Document passage Start Marker

Make sure you have all 3 of the input files (MRK1486_red_metacube.fits, MRK1486_red_varcube.fits, Red_Cont_PPXF_original.fits) as well as ex2.py in the current directory.

In [1]: %run ex2.py
 function extend_lmfit has been run
 WARNING: MpdafUnitsWarning: Error parsing the BUNIT: 'FLAM16' did not parse as unit: At col 0, FLAM is not a valid unit. Did you mean flm? If this is meant to be a custom unit, define it with 'u.def_unit'. To have it recognized inside a file reader or other code, enable it with 'u.add_enabled_units'. For details, see https://docs.astropy.org/en/latest/units/combining_and_defining.html [mpdaf.obj.data]
 WARNING: FITSFixedWarning: 'datfix' made the change 'Set MJD-OBS to 58930.000000 from DATE-OBS.
 Set MJD-BEG to 58930.458301 from DATE-BEG.

Document passage End Marker

## Tasks and exercises:
1. Repeat the passage on running ex2.py word for word, starting at "In [1]: %run" and ending at "58930.458301 from DATE-BEG.".
2. In the listing, starting at its first line and ending at the line containing "23: (392, 629)", change "top-left" to "upper-left" and give those lines back otherwise unchanged, leaving out the pictures.

Records provided Start Marker

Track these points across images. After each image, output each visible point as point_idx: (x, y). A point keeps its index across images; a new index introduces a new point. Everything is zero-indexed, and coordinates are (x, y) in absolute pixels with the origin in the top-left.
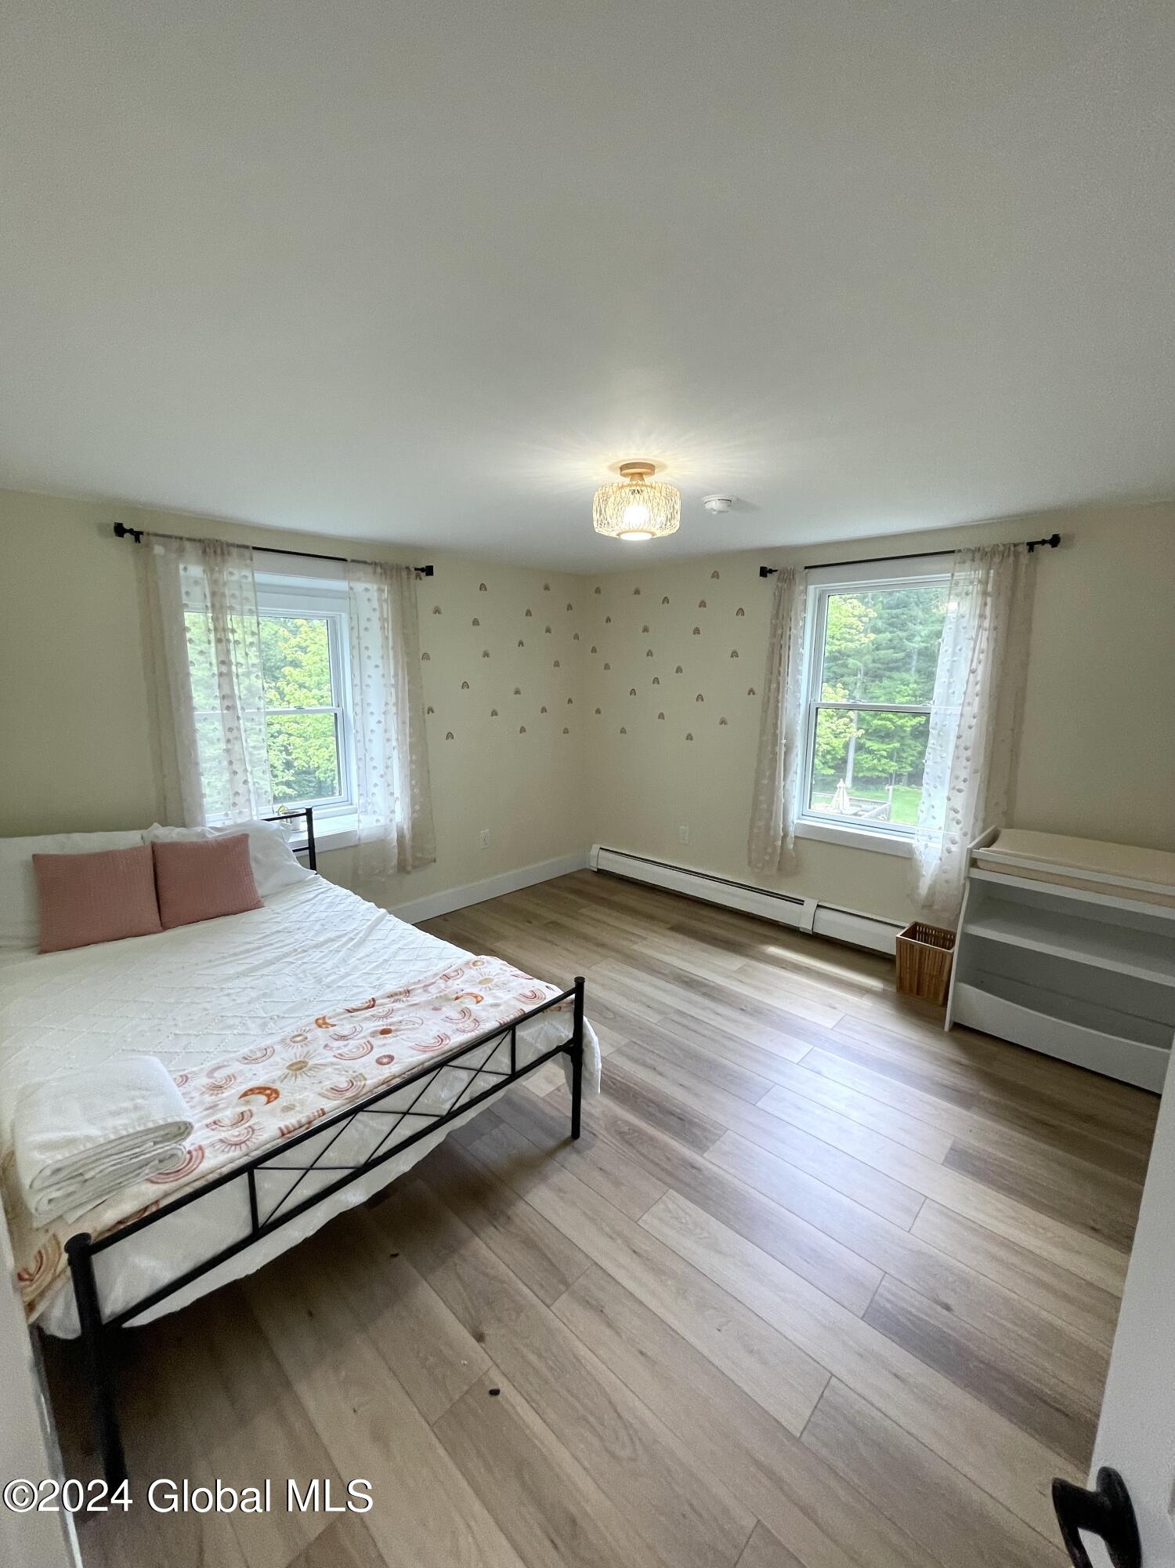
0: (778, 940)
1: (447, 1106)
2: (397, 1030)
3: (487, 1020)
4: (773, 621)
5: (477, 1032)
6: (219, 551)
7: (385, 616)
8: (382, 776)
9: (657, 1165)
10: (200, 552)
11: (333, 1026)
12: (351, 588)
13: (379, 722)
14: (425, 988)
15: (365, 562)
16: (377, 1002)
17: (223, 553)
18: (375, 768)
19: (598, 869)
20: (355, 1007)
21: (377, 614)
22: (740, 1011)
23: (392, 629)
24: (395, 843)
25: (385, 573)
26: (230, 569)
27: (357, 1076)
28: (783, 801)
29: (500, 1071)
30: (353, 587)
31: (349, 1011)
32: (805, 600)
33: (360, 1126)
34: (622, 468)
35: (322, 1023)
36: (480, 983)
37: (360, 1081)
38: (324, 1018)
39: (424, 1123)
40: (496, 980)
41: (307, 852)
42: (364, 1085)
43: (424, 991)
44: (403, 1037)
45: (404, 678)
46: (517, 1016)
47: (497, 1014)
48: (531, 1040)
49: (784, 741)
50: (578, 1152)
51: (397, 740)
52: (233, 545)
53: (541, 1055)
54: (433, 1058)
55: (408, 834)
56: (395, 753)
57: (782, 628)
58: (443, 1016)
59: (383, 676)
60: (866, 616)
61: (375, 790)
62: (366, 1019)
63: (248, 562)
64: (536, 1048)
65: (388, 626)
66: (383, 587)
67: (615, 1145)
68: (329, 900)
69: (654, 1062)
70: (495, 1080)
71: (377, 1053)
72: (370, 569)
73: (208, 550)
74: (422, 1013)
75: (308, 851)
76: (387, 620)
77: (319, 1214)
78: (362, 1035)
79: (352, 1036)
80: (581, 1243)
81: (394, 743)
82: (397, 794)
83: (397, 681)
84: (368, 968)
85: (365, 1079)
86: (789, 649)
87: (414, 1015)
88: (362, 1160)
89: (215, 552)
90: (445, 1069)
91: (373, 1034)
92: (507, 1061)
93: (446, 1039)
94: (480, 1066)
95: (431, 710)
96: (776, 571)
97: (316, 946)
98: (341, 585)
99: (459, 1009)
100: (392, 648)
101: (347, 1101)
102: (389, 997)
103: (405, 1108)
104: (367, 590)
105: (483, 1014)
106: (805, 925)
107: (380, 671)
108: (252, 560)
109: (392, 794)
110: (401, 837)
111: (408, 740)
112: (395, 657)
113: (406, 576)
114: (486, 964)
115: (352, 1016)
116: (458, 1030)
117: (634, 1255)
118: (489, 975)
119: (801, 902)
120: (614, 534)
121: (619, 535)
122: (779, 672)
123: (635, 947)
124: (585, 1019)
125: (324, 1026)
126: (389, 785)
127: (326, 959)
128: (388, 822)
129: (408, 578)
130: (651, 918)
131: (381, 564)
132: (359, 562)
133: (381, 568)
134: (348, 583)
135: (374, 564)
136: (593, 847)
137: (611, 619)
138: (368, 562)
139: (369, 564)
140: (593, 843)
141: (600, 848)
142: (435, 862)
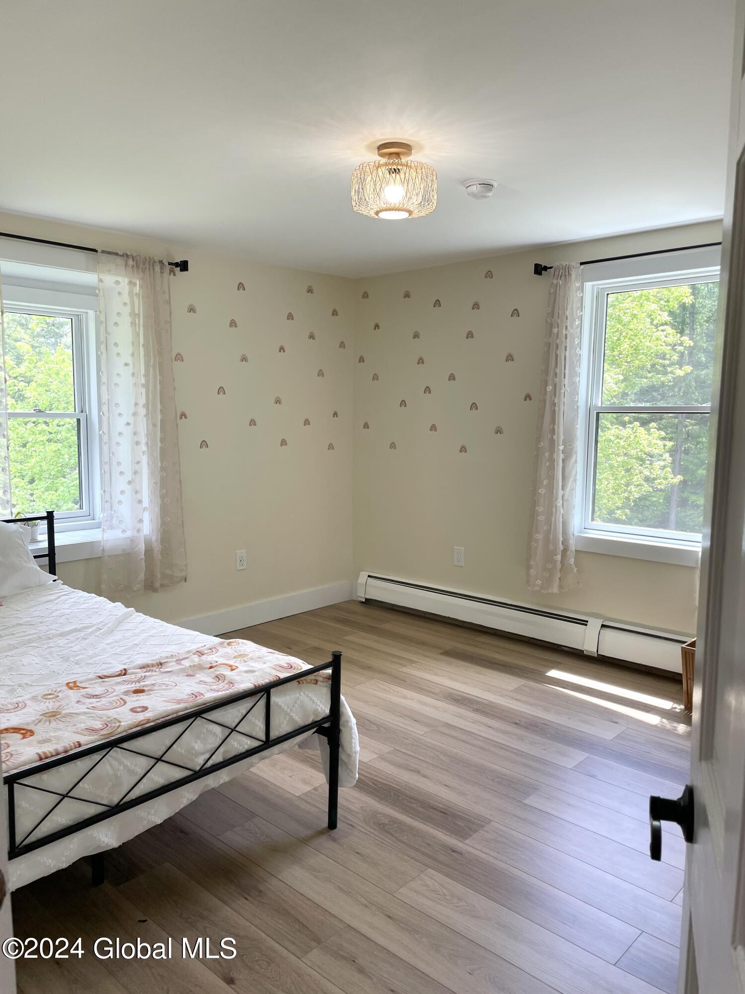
0: (561, 663)
1: (201, 760)
2: (149, 690)
3: (242, 682)
4: (548, 320)
5: (231, 690)
7: (137, 312)
8: (130, 483)
9: (417, 850)
11: (84, 688)
12: (101, 281)
13: (128, 424)
14: (178, 662)
15: (117, 254)
16: (129, 671)
18: (122, 473)
19: (367, 599)
20: (105, 674)
21: (128, 309)
22: (515, 726)
23: (144, 326)
25: (138, 267)
27: (111, 720)
28: (562, 512)
29: (254, 734)
30: (103, 279)
31: (100, 678)
32: (582, 297)
33: (115, 763)
34: (380, 147)
35: (73, 686)
36: (235, 657)
37: (115, 723)
38: (75, 682)
39: (178, 774)
40: (250, 655)
42: (119, 726)
43: (177, 664)
44: (157, 695)
45: (155, 377)
46: (272, 680)
47: (252, 678)
48: (286, 708)
49: (561, 448)
50: (334, 840)
51: (147, 444)
53: (297, 727)
54: (186, 709)
55: (157, 547)
56: (144, 460)
57: (558, 327)
58: (197, 681)
59: (133, 374)
60: (681, 344)
61: (121, 498)
62: (119, 683)
64: (291, 717)
65: (139, 322)
66: (134, 281)
67: (373, 834)
68: (73, 600)
69: (417, 767)
70: (249, 744)
71: (130, 705)
72: (120, 261)
74: (174, 678)
75: (48, 557)
76: (138, 315)
77: (72, 847)
78: (115, 694)
79: (104, 695)
80: (335, 910)
81: (144, 448)
82: (146, 503)
83: (147, 381)
84: (117, 651)
85: (120, 722)
86: (566, 350)
87: (166, 679)
88: (115, 800)
90: (199, 721)
91: (126, 693)
92: (260, 725)
93: (200, 696)
94: (234, 725)
95: (183, 415)
96: (551, 268)
97: (62, 635)
98: (89, 278)
99: (214, 676)
100: (143, 345)
101: (102, 737)
102: (141, 668)
103: (158, 754)
104: (117, 282)
105: (237, 678)
106: (590, 647)
107: (130, 369)
109: (140, 502)
110: (149, 551)
111: (159, 444)
112: (147, 355)
113: (159, 271)
114: (240, 645)
115: (103, 682)
116: (212, 690)
117: (389, 920)
118: (244, 652)
119: (584, 623)
120: (372, 213)
121: (377, 213)
122: (556, 374)
123: (404, 669)
124: (342, 698)
125: (75, 688)
126: (137, 492)
127: (73, 644)
128: (135, 534)
129: (162, 273)
130: (422, 643)
131: (133, 256)
132: (109, 253)
133: (133, 261)
134: (97, 275)
135: (126, 256)
136: (360, 575)
137: (380, 325)
138: (119, 253)
139: (121, 256)
140: (362, 571)
141: (369, 576)
142: (186, 581)
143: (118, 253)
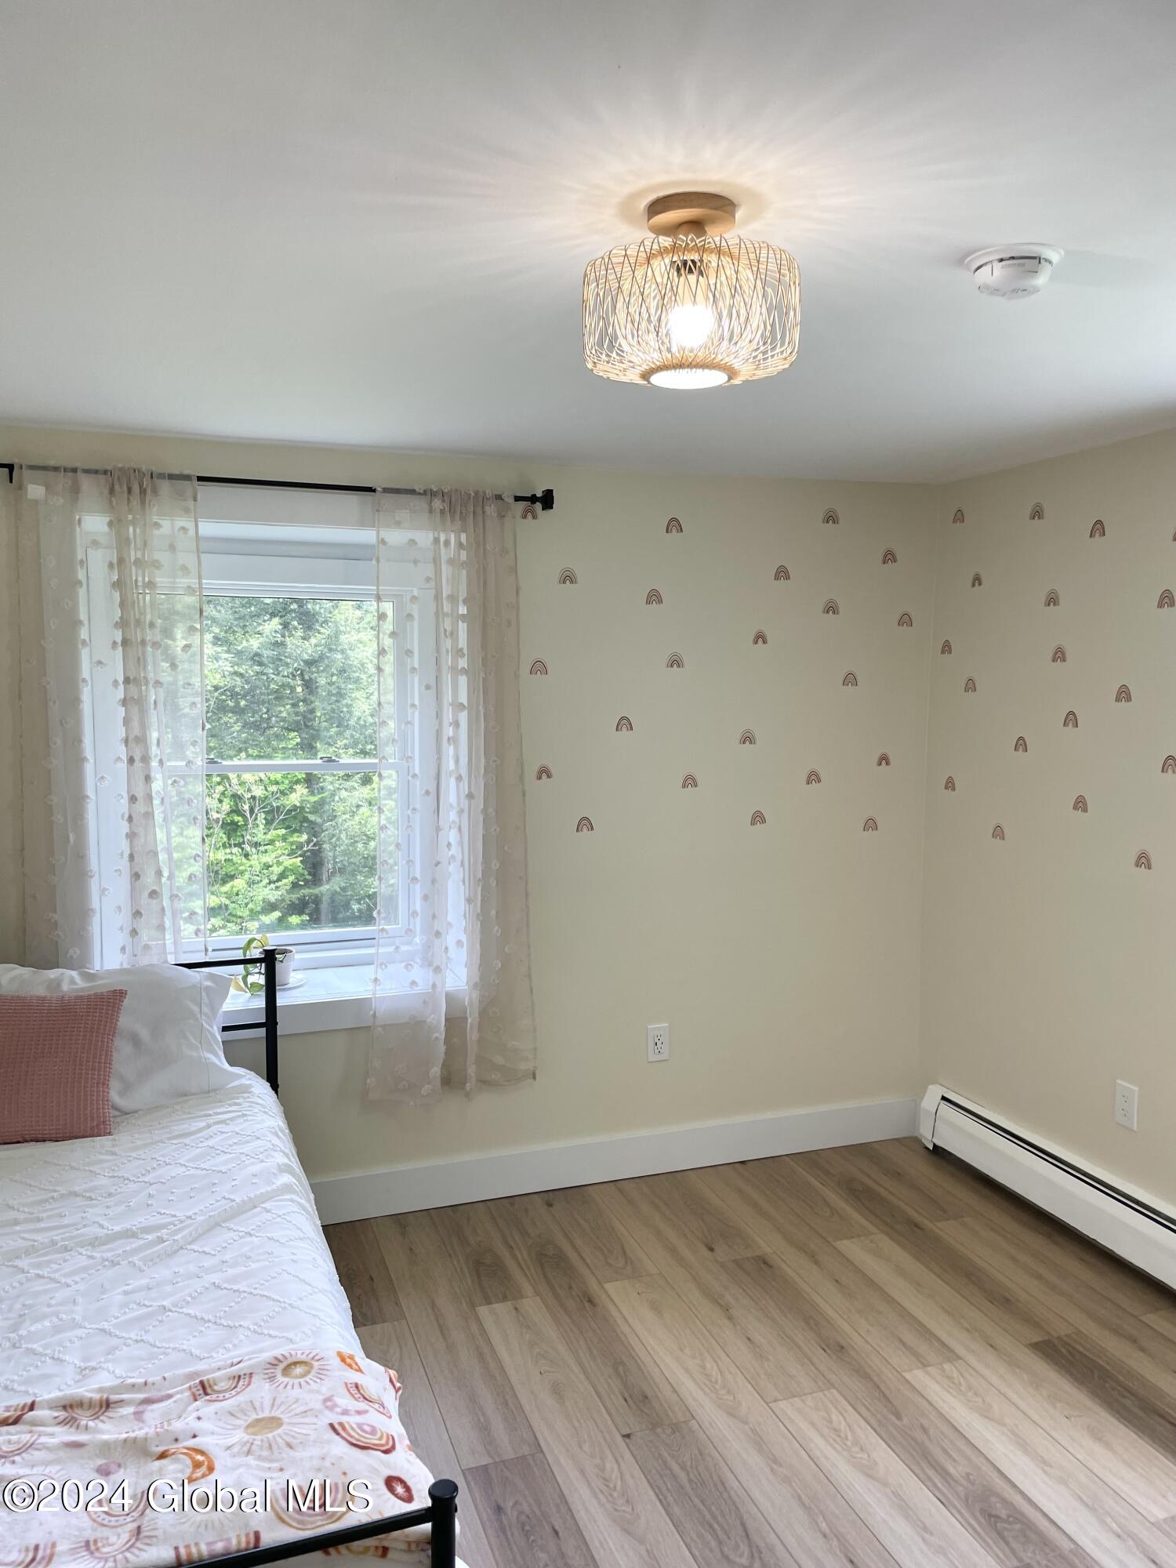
6: (136, 488)
7: (449, 591)
10: (106, 492)
12: (381, 539)
15: (412, 492)
17: (143, 492)
19: (935, 1146)
24: (441, 1034)
25: (452, 511)
26: (155, 519)
30: (386, 538)
41: (262, 1032)
52: (161, 476)
63: (191, 503)
65: (453, 609)
66: (445, 536)
72: (418, 503)
73: (117, 487)
75: (264, 1030)
89: (130, 491)
95: (544, 772)
98: (364, 535)
104: (413, 541)
108: (195, 500)
113: (499, 514)
120: (633, 377)
121: (646, 376)
128: (431, 989)
129: (506, 517)
131: (443, 492)
132: (397, 491)
133: (444, 501)
134: (375, 532)
135: (429, 494)
136: (928, 1091)
137: (983, 579)
138: (417, 490)
139: (420, 494)
140: (933, 1083)
141: (944, 1098)
142: (534, 1078)
143: (415, 490)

Records provided End Marker

## Answers in order:
1.
In [1]: %run ex2.py
 function extend_lmfit has been run
 WARNING: MpdafUnitsWarning: Error parsing the BUNIT: 'FLAM16' did not parse as unit: At col 0, FLAM is not a valid unit. Did you mean flm? If this is meant to be a custom unit, define it with 'u.def_unit'. To have it recognized inside a file reader or other code, enable it with 'u.add_enabled_units'. For details, see https://docs.astropy.org/en/latest/units/combining_and_defining.html [mpdaf.obj.data]
 WARNING: FITSFixedWarning: 'datfix' made the change 'Set MJD-OBS to 58930.000000 from DATE-OBS.
 Set MJD-BEG to 58930.458301 from DATE-BEG.

2.
Track these points across images. After each image, output each visible point as point_idx: (x, y). A point keeps its index across images; a new index introduces a new point. Everything is zero-indexed, and coordinates are (x, y) in absolute pixels with the origin in the upper-left.
0: (778, 940)
1: (447, 1106)
2: (397, 1030)
3: (487, 1020)
4: (773, 621)
5: (477, 1032)
6: (219, 551)
7: (385, 616)
8: (382, 776)
9: (657, 1165)
10: (200, 552)
11: (333, 1026)
12: (351, 588)
13: (379, 722)
14: (425, 988)
15: (365, 562)
16: (377, 1002)
17: (223, 553)
18: (375, 768)
19: (598, 869)
20: (355, 1007)
21: (377, 614)
22: (740, 1011)
23: (392, 629)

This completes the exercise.